Part of a data file:
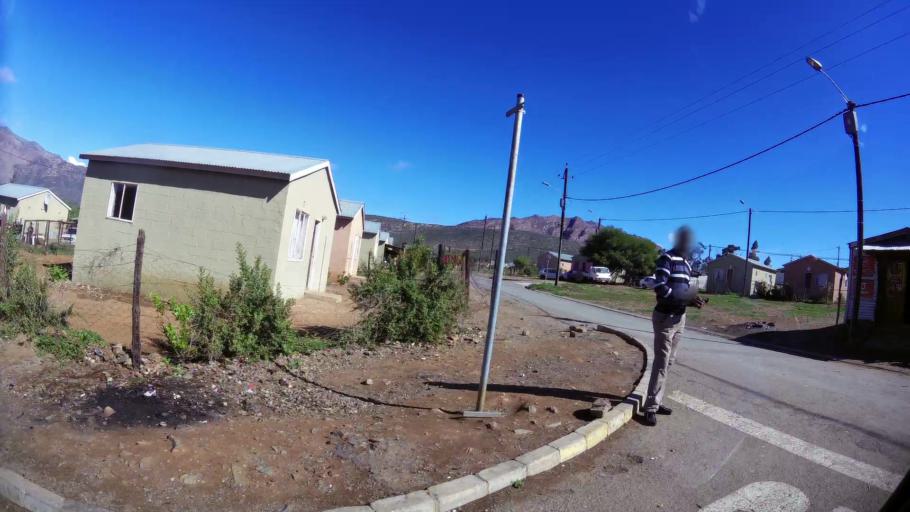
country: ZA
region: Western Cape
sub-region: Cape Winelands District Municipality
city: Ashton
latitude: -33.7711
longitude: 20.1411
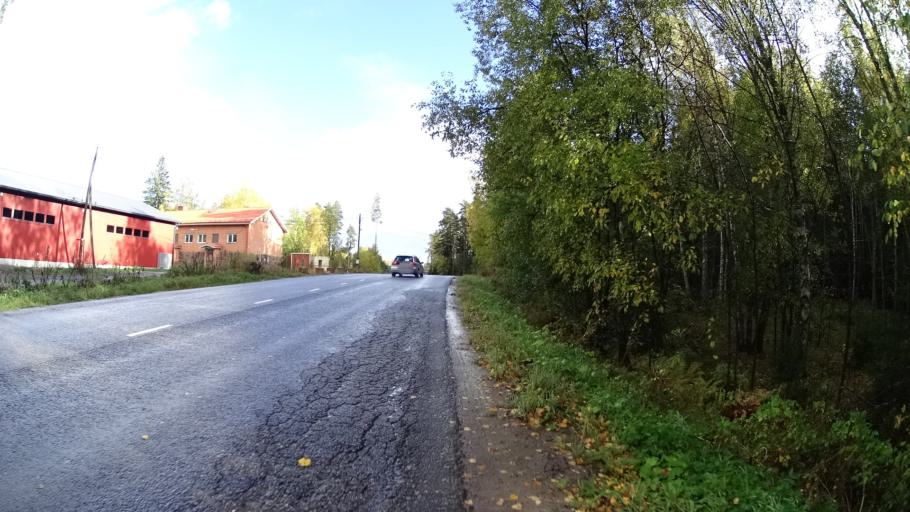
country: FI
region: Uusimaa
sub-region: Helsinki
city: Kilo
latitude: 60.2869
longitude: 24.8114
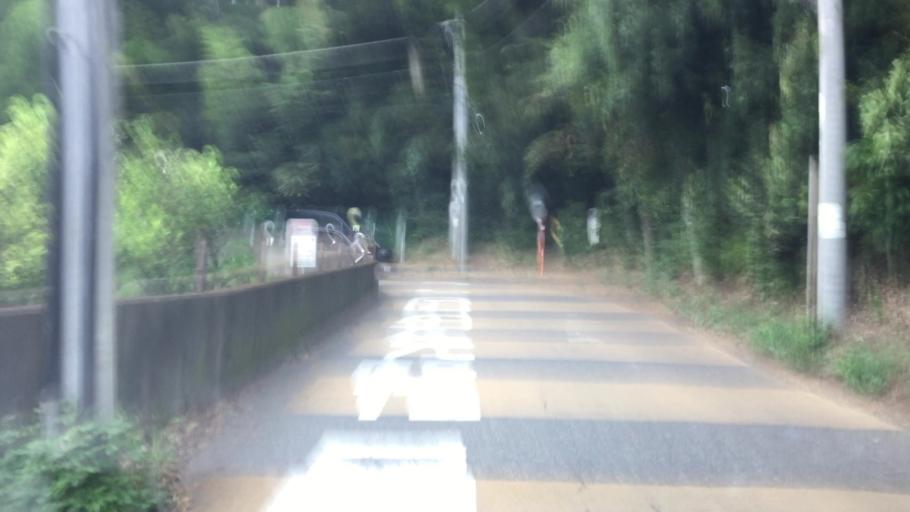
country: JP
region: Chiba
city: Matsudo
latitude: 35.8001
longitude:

* **Task instructions**
Copy out every line of the entries above word for word, omitting the pictures.

* **Problem solution**
country: ZA
region: Western Cape
sub-region: Cape Winelands District Municipality
city: Ashton
latitude: -33.7711
longitude: 20.1411
country: FI
region: Uusimaa
sub-region: Helsinki
city: Kilo
latitude: 60.2869
longitude: 24.8114
country: JP
region: Chiba
city: Matsudo
latitude: 35.8001
longitude:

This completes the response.